Berkshire Hathaway's first quarterly stock filing under Greg Abel showed a sharper, more active portfolio shift than many investors had expected. The company completely sold out of Amazon and Domino's Pizza in the first quarter, while more than tripling its stake in Alphabet.
The filing, released after the closing bell on Friday, May 15, gave investors the first clear look at what Abel-led Berkshire may look like after Warren Buffett retired as CEO on Dec. 31. Berkshire bought 36,403,656 Class A shares and 3,585,215 Class C shares of Alphabet, lifting the position to about $23 billion as of May 15 and making it one of the firm's biggest holdings.

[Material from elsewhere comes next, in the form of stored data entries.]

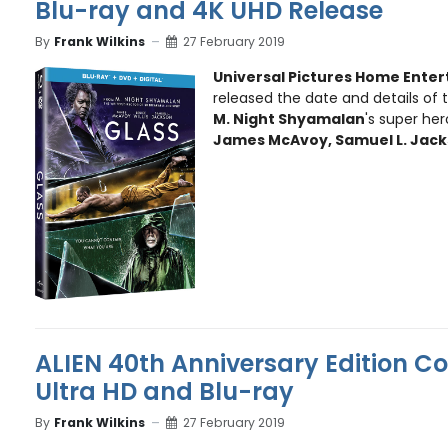
Blu-ray and 4K UHD Release
By
Frank Wilkins
27 February 2019
Universal Pictures Home Ente
released the date and details of
M. Night Shyamalan
's super hero
James McAvoy, Samuel L. Jac
ALIEN 40th Anniversary Edition C
Ultra HD and Blu-ray
By
Frank Wilkins
27 February 2019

That move matters because Berkshire did not simply prune a few positions. Form 13F filings showed Abel completely exited 16 positions in the first quarter, roughly a third of Berkshire's portfolio. The exits included stakes in six Japanese stocks, along with longtime holdings such as Visa, Mastercard and UnitedHealth Group, while Chevron was cut by 35 percent. Berkshire also added Delta Air Lines and Macy's as new positions, and nearly tripled its stake in Co.
The changes follow a December-ended quarter in which Berkshire already cut its Amazon position by 77 percent. Domino's Pizza had been bought for six consecutive quarters before the company sold out entirely, a reminder that the latest filing is not just a routine rebalancing but part of a broader reset in how the conglomerate is allocating capital after Buffett stepped aside.
Alphabet stands out most in the new lineup. Google's search business still handles roughly 90 percent of worldwide internet search traffic, and Google Cloud is the world's No. 3 cloud infrastructure service platform by total spend. Its high-margin growth rate was 63 percent in the first quarter compared with the previous year, giving Berkshire a larger foothold in one of the few technology names it has chosen to expand aggressively.
The question now is not whether Berkshire is changing, but how far Abel is willing to push it. The first filing under his watch suggests a manager prepared to move faster than the stereotype of Buffett-era patience, even as the company's biggest bets still lean on businesses with dominant market positions and durable cash flow.